Meanwhile, claims to the International Group Pool on a calendar year basis are higher than in 2024 at the same stage of development.

Despite not applying a general increase for 2025, premium income has continued to increase albeit the impact of inflation is feeding through to overall claims costs.  

Building on growth in its membership in 2025, the Club expects to continue to see steady growth in the number of members, vessels and gross tonnage during 2026, although economic uncertainty may impact the level of growth achieved.

According to Shipowners’ Club, ongoing inflation will continue to impact claims costs and some modest increases in reinsurance costs are expected.

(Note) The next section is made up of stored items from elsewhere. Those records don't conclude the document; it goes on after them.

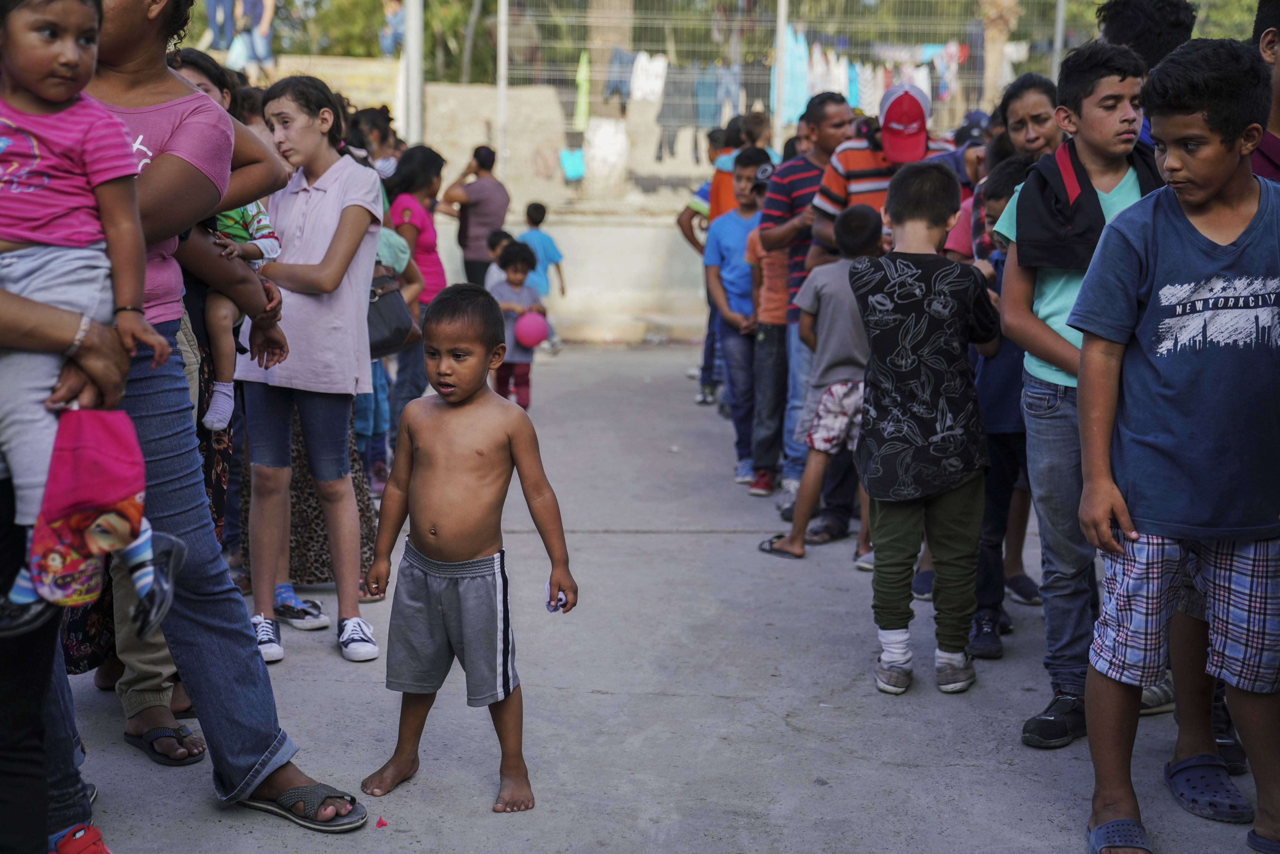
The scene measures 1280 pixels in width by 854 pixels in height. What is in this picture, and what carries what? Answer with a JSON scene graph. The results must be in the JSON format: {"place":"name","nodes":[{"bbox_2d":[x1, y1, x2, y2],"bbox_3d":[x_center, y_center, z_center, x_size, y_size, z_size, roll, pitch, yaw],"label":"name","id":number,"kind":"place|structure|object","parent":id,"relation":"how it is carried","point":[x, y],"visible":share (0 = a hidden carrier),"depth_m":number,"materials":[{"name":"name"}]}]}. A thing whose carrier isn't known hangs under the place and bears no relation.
{"place":"outdoors","nodes":[
{"label":"outdoors","id":0,"kind":"place"},
{"bbox_2d":[127,722,207,765],"bbox_3d":[-1.123,0.737,4.304,0.178,0.083,0.298,-4,10,-25],"label":"sandal","id":1,"kind":"object","parent":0,"point":[156,738],"visible":0.83,"depth_m":4.23},
{"bbox_2d":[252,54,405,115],"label":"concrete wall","id":2,"kind":"structure","parent":0,"point":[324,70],"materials":[{"name":"beige concrete"}]},
{"bbox_2d":[220,56,732,211],"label":"concrete wall","id":3,"kind":"structure","parent":0,"point":[487,90],"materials":[{"name":"beige concrete"}]},
{"bbox_2d":[202,0,235,50],"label":"person","id":4,"kind":"object","parent":3,"relation":"on","point":[216,8],"visible":0.83,"depth_m":21.88},
{"bbox_2d":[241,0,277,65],"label":"person","id":5,"kind":"object","parent":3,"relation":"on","point":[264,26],"visible":0.87,"depth_m":21.95},
{"bbox_2d":[378,0,405,55],"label":"person","id":6,"kind":"object","parent":3,"relation":"on","point":[392,16],"visible":0.75,"depth_m":25.75},
{"bbox_2d":[425,209,716,342],"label":"low wall","id":7,"kind":"structure","parent":0,"point":[582,282],"depth_m":14.87,"materials":[{"name":"concrete"}]},
{"bbox_2d":[496,0,509,169],"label":"fence post","id":8,"kind":"object","parent":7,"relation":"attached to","point":[502,45],"visible":0.84,"depth_m":15.64,"materials":[{"name":"metal"}]},
{"bbox_2d":[480,0,1078,214],"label":"wire fence","id":9,"kind":"object","parent":7,"relation":"attached to","point":[782,8],"visible":0.66,"depth_m":14.37,"materials":[{"name":"grey metal"}]},
{"bbox_2d":[558,147,585,181],"bbox_3d":[-0.663,-2.667,18.514,0.374,0.380,0.358,0,9,-2],"label":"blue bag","id":10,"kind":"object","parent":9,"relation":"hanging from","point":[572,168],"visible":0.77,"depth_m":18.42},
{"bbox_2d":[572,51,591,128],"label":"green garment","id":11,"kind":"object","parent":9,"relation":"hanging from","point":[577,118],"visible":0.6,"depth_m":17.44,"materials":[{"name":"green fabric"}]},
{"bbox_2d":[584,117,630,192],"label":"white sack","id":12,"kind":"object","parent":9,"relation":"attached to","point":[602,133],"visible":0.84,"depth_m":17.48,"materials":[{"name":"white"}]},
{"bbox_2d":[603,48,633,106],"bbox_3d":[-0.159,-3.590,18.842,0.400,0.680,0.572,0,9,-2],"label":"jeans","id":13,"kind":"object","parent":9,"relation":"hanging from","point":[612,85],"visible":0.58,"depth_m":18.72,"materials":[{"name":"blue fabric"}]},
{"bbox_2d":[630,50,668,102],"bbox_3d":[0.115,-3.528,18.567,0.414,0.632,0.631,0,9,-2],"label":"white shirt","id":14,"kind":"object","parent":9,"relation":"hanging from","point":[657,88],"visible":0.69,"depth_m":18.44,"materials":[{"name":"white fabric"}]},
{"bbox_2d":[654,61,698,158],"bbox_3d":[0.410,-3.382,19.410,0.490,1.135,0.453,-6,11,-34],"label":"garment","id":15,"kind":"object","parent":9,"relation":"hanging from","point":[667,125],"visible":0.75,"depth_m":19.34,"materials":[{"name":"grey fabric"}]},
{"bbox_2d":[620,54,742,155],"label":"hanging clothes","id":16,"kind":"object","parent":9,"relation":"hanging from","point":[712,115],"visible":0.67,"depth_m":18.03,"materials":[{"name":"fabric"}]},
{"bbox_2d":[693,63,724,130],"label":"jeans","id":17,"kind":"object","parent":9,"relation":"hanging from","point":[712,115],"visible":0.66,"depth_m":19.65,"materials":[{"name":"blue fabric"}]},
{"bbox_2d":[712,63,742,126],"bbox_3d":[0.951,-3.628,20.142,0.369,0.862,0.480,-3,10,-23],"label":"jeans","id":18,"kind":"object","parent":9,"relation":"hanging from","point":[730,95],"visible":0.66,"depth_m":20.01,"materials":[{"name":"blue fabric"}]},
{"bbox_2d":[779,21,810,130],"bbox_3d":[1.364,-3.064,15.981,0.348,1.000,0.650,0,9,-2],"label":"blue garment","id":19,"kind":"object","parent":9,"relation":"hanging from","point":[790,110],"visible":0.56,"depth_m":15.86,"materials":[{"name":"fabric"}]},
{"bbox_2d":[809,43,851,104],"bbox_3d":[1.808,-3.265,17.316,0.322,0.852,0.640,0,9,-2],"label":"white garment","id":20,"kind":"object","parent":9,"relation":"hanging from","point":[843,70],"visible":0.52,"depth_m":17.13,"materials":[{"name":"white fabric"}]},
{"bbox_2d":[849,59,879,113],"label":"garment","id":21,"kind":"object","parent":9,"relation":"hanging from","point":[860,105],"visible":0.53,"depth_m":17.24,"materials":[{"name":"fabric"}]},
{"bbox_2d":[786,30,965,122],"bbox_3d":[2.181,-3.249,17.121,2.308,1.076,1.835,0,9,-2],"label":"laundry","id":22,"kind":"object","parent":9,"relation":"hanging from","point":[923,85],"visible":0.48,"depth_m":16.97,"materials":[{"name":"fabric"}]},
{"bbox_2d":[772,0,791,146],"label":"fence post","id":23,"kind":"object","parent":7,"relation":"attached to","point":[782,16],"visible":0.74,"depth_m":13.99,"materials":[{"name":"metal"}]},
{"bbox_2d":[36,339,1278,853],"label":"concrete pavement","id":24,"kind":"structure","parent":0,"point":[782,730],"materials":[{"name":"grey concrete"}]},
{"bbox_2d":[0,272,138,853],"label":"person","id":25,"kind":"object","parent":24,"relation":"on","point":[21,780],"visible":0.61,"depth_m":2.91},
{"bbox_2d":[0,0,188,638],"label":"child","id":26,"kind":"object","parent":25,"relation":"in","point":[56,93],"visible":0.77,"depth_m":2.84},
{"bbox_2d":[24,406,155,610],"bbox_3d":[-0.835,0.129,2.749,0.201,0.305,0.233,0,9,-2],"label":"bag","id":27,"kind":"object","parent":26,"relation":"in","point":[78,489],"visible":0.89,"depth_m":2.72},
{"bbox_2d":[68,0,370,830],"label":"woman","id":28,"kind":"object","parent":24,"relation":"on","point":[114,48],"visible":0.64,"depth_m":3.73},
{"bbox_2d":[201,195,282,432],"bbox_3d":[-1.141,-0.464,4.902,0.388,0.920,0.457,-2,10,-18],"label":"child","id":29,"kind":"object","parent":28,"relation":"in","point":[266,240],"visible":0.28,"depth_m":4.88},
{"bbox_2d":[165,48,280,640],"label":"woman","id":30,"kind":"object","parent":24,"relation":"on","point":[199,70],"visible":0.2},
{"bbox_2d":[234,71,385,666],"bbox_3d":[-0.944,-0.158,5.213,0.444,1.524,0.523,0,9,-2],"label":"girl","id":31,"kind":"object","parent":24,"relation":"on","point":[366,215],"visible":0.92,"depth_m":5.15},
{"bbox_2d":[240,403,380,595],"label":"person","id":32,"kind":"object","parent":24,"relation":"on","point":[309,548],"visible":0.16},
{"bbox_2d":[374,815,388,827],"bbox_3d":[-0.546,0.829,3.833,0.036,0.021,0.043,0,9,-2],"label":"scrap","id":33,"kind":"object","parent":24,"relation":"on","point":[379,822],"visible":0.98,"depth_m":3.83,"materials":[{"name":"red plastic"}]},
{"bbox_2d":[356,216,423,491],"bbox_3d":[-1.125,-0.358,7.365,0.516,1.318,0.511,0,9,-2],"label":"child","id":34,"kind":"object","parent":24,"relation":"on","point":[392,242],"visible":0.24,"depth_m":7.34},
{"bbox_2d":[382,144,447,461],"bbox_3d":[-1.044,-0.549,8.291,0.430,1.375,0.547,0,9,-2],"label":"woman","id":35,"kind":"object","parent":24,"relation":"on","point":[412,168],"visible":0.48,"depth_m":8.23},
{"bbox_2d":[367,268,417,354],"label":"handbag","id":36,"kind":"object","parent":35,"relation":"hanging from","point":[389,317],"visible":0.53,"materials":[{"name":"leather"}]},
{"bbox_2d":[357,280,577,819],"bbox_3d":[-0.391,0.279,4.056,0.494,1.094,0.428,5,11,27],"label":"boy","id":37,"kind":"object","parent":24,"relation":"on","point":[479,551],"visible":0.97,"depth_m":4.04},
{"bbox_2d":[545,591,567,611],"bbox_3d":[-0.191,0.405,4.137,0.058,0.055,0.072,0,9,-2],"label":"toy","id":38,"kind":"object","parent":37,"relation":"in","point":[559,601],"visible":0.72,"depth_m":4.12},
{"bbox_2d":[489,239,546,406],"bbox_3d":[-0.709,-0.529,10.216,0.388,0.972,0.402,-4,11,-27],"label":"child","id":39,"kind":"object","parent":24,"relation":"on","point":[517,269],"visible":0.69,"depth_m":10.15},
{"bbox_2d":[513,311,549,346],"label":"pink balloon","id":40,"kind":"object","parent":39,"relation":"in","point":[527,329],"visible":0.98,"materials":[{"name":"pink rubber"}]},
{"bbox_2d":[519,200,565,350],"bbox_3d":[-0.800,-1.104,13.637,0.454,1.109,0.461,0,9,-2],"label":"child","id":41,"kind":"object","parent":24,"relation":"on","point":[539,240],"visible":0.59,"depth_m":13.51},
{"bbox_2d":[677,121,741,402],"bbox_3d":[0.530,-0.904,10.429,0.623,1.602,0.612,0,9,-2],"label":"person","id":42,"kind":"object","parent":24,"relation":"on","point":[702,195],"visible":0.37,"depth_m":10.35},
{"bbox_2d":[707,146,774,493],"bbox_3d":[0.515,-0.459,8.160,0.475,1.478,0.493,0,9,-2],"label":"boy","id":43,"kind":"object","parent":24,"relation":"on","point":[747,178],"visible":0.75,"depth_m":8.07},
{"bbox_2d":[743,147,791,497],"bbox_3d":[0.689,-0.445,8.136,0.508,1.478,0.493,0,9,-2],"label":"boy","id":44,"kind":"object","parent":24,"relation":"on","point":[772,304],"visible":0.45,"depth_m":8.05},
{"bbox_2d":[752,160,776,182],"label":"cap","id":45,"kind":"object","parent":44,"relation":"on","point":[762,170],"visible":0.7,"depth_m":9.04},
{"bbox_2d":[749,93,850,506],"bbox_3d":[0.743,-0.494,7.374,0.591,1.589,0.645,0,9,-2],"label":"man","id":46,"kind":"object","parent":24,"relation":"on","point":[802,175],"visible":0.69,"depth_m":7.23},
{"bbox_2d":[752,197,880,565],"bbox_3d":[0.732,-0.144,6.395,0.521,1.245,0.483,-8,13,-41],"label":"boy","id":47,"kind":"object","parent":24,"relation":"on","point":[862,222],"visible":0.71,"depth_m":6.27},
{"bbox_2d":[847,160,998,697],"bbox_3d":[0.761,0.007,4.899,0.443,1.366,0.484,5,11,26],"label":"boy","id":48,"kind":"object","parent":24,"relation":"on","point":[943,212],"visible":0.99,"depth_m":4.79},
{"bbox_2d":[966,155,1049,661],"bbox_3d":[1.093,-0.042,5.216,0.446,1.403,0.446,0,9,-2],"label":"boy","id":49,"kind":"object","parent":24,"relation":"on","point":[1003,379],"visible":0.35,"depth_m":5.15},
{"bbox_2d":[997,40,1163,745],"bbox_3d":[1.140,-0.066,4.391,0.491,1.636,0.499,-4,10,-24],"label":"boy","id":50,"kind":"object","parent":24,"relation":"on","point":[1060,347],"visible":0.54,"depth_m":4.36},
{"bbox_2d":[1067,34,1279,853],"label":"boy","id":51,"kind":"object","parent":24,"relation":"on","point":[1171,212],"visible":1,"depth_m":3.58},
{"bbox_2d":[1160,753,1251,822],"bbox_3d":[1.259,0.797,4.014,0.213,0.101,0.295,0,9,-2],"label":"sandal","id":52,"kind":"object","parent":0,"point":[1178,780],"visible":0.95,"depth_m":3.98,"materials":[{"name":"blue rubber"}]},
{"label":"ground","id":53,"kind":"structure","parent":0},
{"bbox_2d":[184,0,499,79],"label":"tree","id":54,"kind":"object","parent":53,"relation":"on","point":[372,1],"visible":0.41,"depth_m":31.42,"materials":[{"name":"green plant"}]},
{"bbox_2d":[352,105,400,183],"bbox_3d":[-1.465,-1.112,9.930,0.448,1.241,0.469,0,9,-2],"label":"person","id":55,"kind":"object","parent":53,"relation":"on","point":[387,170],"visible":0.32,"depth_m":9.85},
{"bbox_2d":[401,0,425,145],"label":"metal pole","id":56,"kind":"object","parent":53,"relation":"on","point":[414,63],"visible":0.7,"depth_m":14.31,"materials":[{"name":"grey metal"}]},
{"bbox_2d":[434,142,510,290],"bbox_3d":[-1.155,-1.307,12.892,0.556,1.352,0.622,0,9,-2],"label":"woman","id":57,"kind":"object","parent":53,"relation":"on","point":[464,237],"visible":0.77,"depth_m":12.73},
{"bbox_2d":[483,229,515,289],"bbox_3d":[-0.895,-0.827,11.918,0.405,0.852,0.451,0,9,-2],"label":"child","id":58,"kind":"object","parent":53,"relation":"on","point":[504,240],"visible":0.27,"depth_m":11.89},
{"bbox_2d":[578,0,634,199],"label":"tree trunk","id":59,"kind":"object","parent":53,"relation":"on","point":[599,13],"visible":0.68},
{"bbox_2d":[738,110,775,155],"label":"person","id":60,"kind":"object","parent":53,"relation":"on","point":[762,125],"visible":0.29,"depth_m":11.66},
{"bbox_2d":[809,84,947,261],"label":"man","id":61,"kind":"object","parent":53,"relation":"on","point":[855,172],"visible":0.43,"depth_m":6.65},
{"bbox_2d":[931,113,994,255],"bbox_3d":[1.354,-0.618,7.218,0.467,1.190,0.535,0,9,-2],"label":"person","id":62,"kind":"object","parent":53,"relation":"on","point":[970,150],"visible":0.21,"depth_m":7.13},
{"bbox_2d":[976,0,1019,105],"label":"tree trunk","id":63,"kind":"object","parent":53,"relation":"on","point":[990,63],"visible":0.59,"materials":[{"name":"plant"}]},
{"bbox_2d":[950,75,1058,259],"bbox_3d":[1.257,-0.481,6.101,0.432,1.281,0.494,0,9,-2],"label":"woman","id":64,"kind":"object","parent":53,"relation":"on","point":[1038,100],"visible":0.27,"depth_m":6.06},
{"bbox_2d":[1050,0,1066,73],"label":"metal pole","id":65,"kind":"object","parent":53,"relation":"on","point":[1060,11],"visible":0.48,"depth_m":13.86,"materials":[{"name":"grey metal"}]},
{"bbox_2d":[1096,0,1195,68],"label":"person","id":66,"kind":"object","parent":53,"relation":"on","point":[1143,13],"visible":0.34,"depth_m":5.61},
{"bbox_2d":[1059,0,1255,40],"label":"tree","id":67,"kind":"object","parent":53,"relation":"on","point":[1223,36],"visible":0.25,"depth_m":29.78,"materials":[{"name":"green plant"}]},
{"bbox_2d":[1249,0,1279,184],"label":"person","id":68,"kind":"object","parent":53,"relation":"on","point":[1268,43],"visible":0.33,"depth_m":4.41}
]}

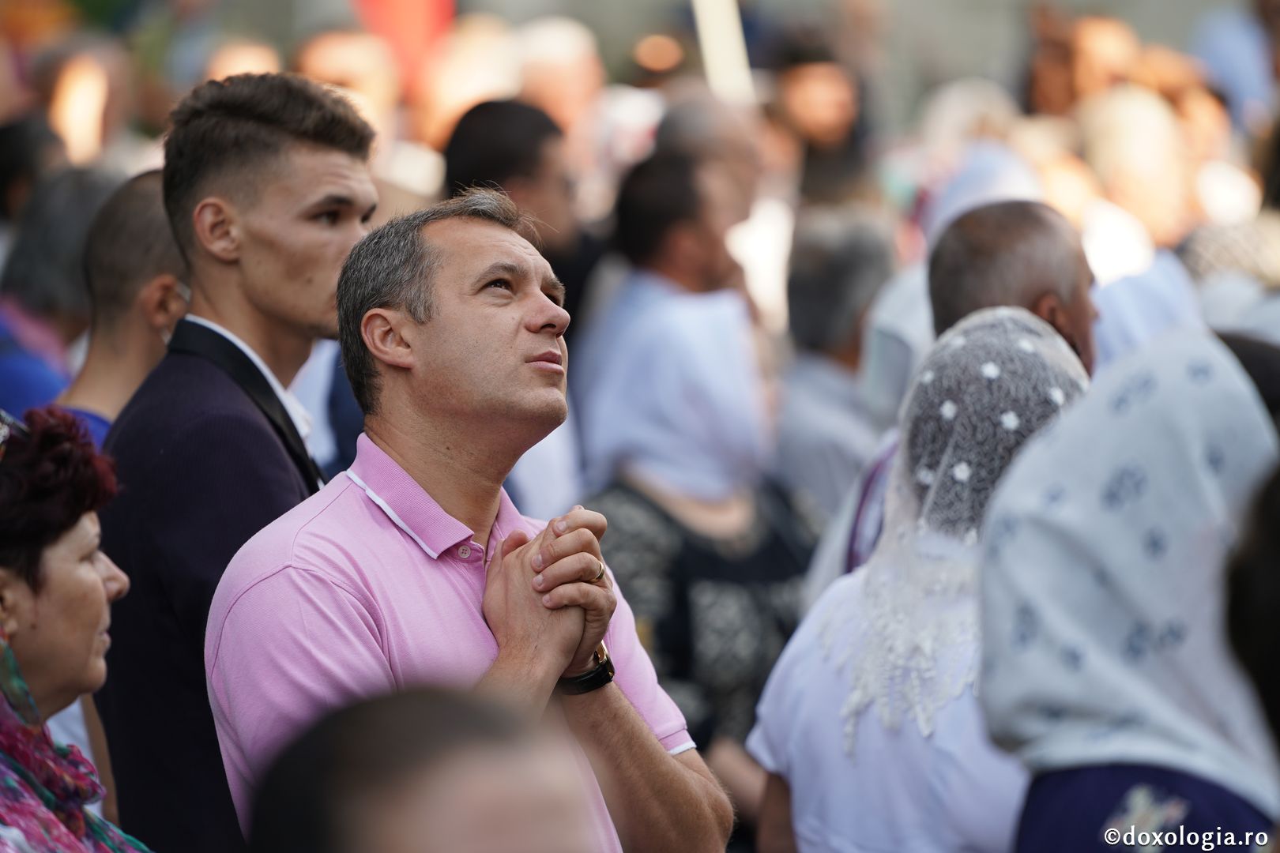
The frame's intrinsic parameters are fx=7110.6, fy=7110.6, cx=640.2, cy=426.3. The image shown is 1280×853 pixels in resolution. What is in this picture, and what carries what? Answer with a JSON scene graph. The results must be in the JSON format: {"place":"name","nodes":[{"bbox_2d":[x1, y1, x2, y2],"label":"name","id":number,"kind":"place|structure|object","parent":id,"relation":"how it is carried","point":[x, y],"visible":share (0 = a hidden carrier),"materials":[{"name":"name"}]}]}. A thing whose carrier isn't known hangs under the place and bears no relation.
{"place":"outdoors","nodes":[
{"label":"outdoors","id":0,"kind":"place"},
{"bbox_2d":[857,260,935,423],"label":"headscarf","id":1,"kind":"object","parent":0,"point":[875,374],"visible":0.3,"materials":[{"name":"white fabric"}]},
{"label":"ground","id":2,"kind":"structure","parent":0},
{"bbox_2d":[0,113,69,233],"label":"person","id":3,"kind":"object","parent":2,"relation":"on","point":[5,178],"visible":0.41},
{"bbox_2d":[0,156,122,425],"label":"person","id":4,"kind":"object","parent":2,"relation":"on","point":[73,217],"visible":0.38},
{"bbox_2d":[0,401,154,852],"label":"woman","id":5,"kind":"object","parent":2,"relation":"on","point":[3,578],"visible":0.96},
{"bbox_2d":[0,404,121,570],"label":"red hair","id":6,"kind":"object","parent":5,"relation":"on","point":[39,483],"visible":0.84,"materials":[{"name":"fur"}]},
{"bbox_2d":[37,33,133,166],"label":"person","id":7,"kind":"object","parent":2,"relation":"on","point":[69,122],"visible":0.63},
{"bbox_2d":[52,168,190,454],"label":"man","id":8,"kind":"object","parent":2,"relation":"on","point":[144,222],"visible":0.23},
{"bbox_2d":[94,68,380,852],"label":"man","id":9,"kind":"object","parent":2,"relation":"on","point":[344,163],"visible":0.81},
{"bbox_2d":[200,35,286,82],"label":"person","id":10,"kind":"object","parent":2,"relation":"on","point":[266,61],"visible":0.31},
{"bbox_2d":[294,29,406,156],"label":"person","id":11,"kind":"object","parent":2,"relation":"on","point":[371,65],"visible":0.48},
{"bbox_2d":[348,0,457,81],"label":"red flag","id":12,"kind":"object","parent":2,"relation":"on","point":[407,13],"visible":0.54,"materials":[{"name":"red fabric"}]},
{"bbox_2d":[239,683,609,852],"label":"person","id":13,"kind":"object","parent":2,"relation":"on","point":[484,841],"visible":0.99},
{"bbox_2d":[411,22,528,161],"label":"person","id":14,"kind":"object","parent":2,"relation":"on","point":[452,83],"visible":0.49},
{"bbox_2d":[211,186,732,852],"label":"man","id":15,"kind":"object","parent":2,"relation":"on","point":[562,665],"visible":0.99},
{"bbox_2d":[440,99,607,331],"label":"man","id":16,"kind":"object","parent":2,"relation":"on","point":[529,152],"visible":0.42},
{"bbox_2d":[508,17,607,149],"label":"person","id":17,"kind":"object","parent":2,"relation":"on","point":[537,63],"visible":0.56},
{"bbox_2d":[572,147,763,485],"label":"man","id":18,"kind":"object","parent":2,"relation":"on","point":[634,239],"visible":0.59},
{"bbox_2d":[570,279,814,778],"label":"woman","id":19,"kind":"object","parent":2,"relation":"on","point":[670,518],"visible":0.61},
{"bbox_2d":[640,88,775,314],"label":"person","id":20,"kind":"object","parent":2,"relation":"on","point":[697,130],"visible":0.45},
{"bbox_2d":[692,0,756,100],"label":"pole","id":21,"kind":"object","parent":2,"relation":"on","point":[717,38],"visible":0.44,"materials":[{"name":"white"}]},
{"bbox_2d":[765,34,868,205],"label":"person","id":22,"kind":"object","parent":2,"relation":"on","point":[803,100],"visible":0.68},
{"bbox_2d":[770,206,902,533],"label":"person","id":23,"kind":"object","parent":2,"relation":"on","point":[810,362],"visible":0.56},
{"bbox_2d":[744,301,1092,852],"label":"woman","id":24,"kind":"object","parent":2,"relation":"on","point":[810,657],"visible":0.68},
{"bbox_2d":[911,79,1033,235],"label":"person","id":25,"kind":"object","parent":2,"relation":"on","point":[950,115],"visible":0.36},
{"bbox_2d":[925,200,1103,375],"label":"man","id":26,"kind":"object","parent":2,"relation":"on","point":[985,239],"visible":0.39},
{"bbox_2d":[1024,9,1139,116],"label":"person","id":27,"kind":"object","parent":2,"relation":"on","point":[1048,80],"visible":0.65},
{"bbox_2d":[976,320,1279,852],"label":"woman","id":28,"kind":"object","parent":2,"relation":"on","point":[1038,797],"visible":0.85},
{"bbox_2d":[1075,84,1200,269],"label":"person","id":29,"kind":"object","parent":2,"relation":"on","point":[1116,163],"visible":0.56},
{"bbox_2d":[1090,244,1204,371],"label":"person","id":30,"kind":"object","parent":2,"relation":"on","point":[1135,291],"visible":0.22},
{"bbox_2d":[1178,214,1279,339],"label":"person","id":31,"kind":"object","parent":2,"relation":"on","point":[1216,302],"visible":0.31},
{"bbox_2d":[1190,0,1279,130],"label":"person","id":32,"kind":"object","parent":2,"relation":"on","point":[1225,61],"visible":0.64},
{"bbox_2d":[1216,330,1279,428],"label":"person","id":33,"kind":"object","parent":2,"relation":"on","point":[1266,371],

Furthermore, the managers -as in previous years- will also review individual members’ claims records and operational risks, applying commensurate adjustments in premiums and terms where appropriate.

This may include adjustments to deductible levels, the Shipowners’ Club said, adding that its policy of applying selective ship inspections and management audits will also remain.

At the half year stage, the Club reported a combined ratio of 99.6%, with an underwriting surplus of $0.6m, compared with 95.8% and $5.4m at the same stage of the prior year.

The Shipowners’ Club is a mutual insurance association. It offers protection & indemnity (P&I), legal costs cover and associated insurances to small and specialist vessel owners, operators and charterers around the world.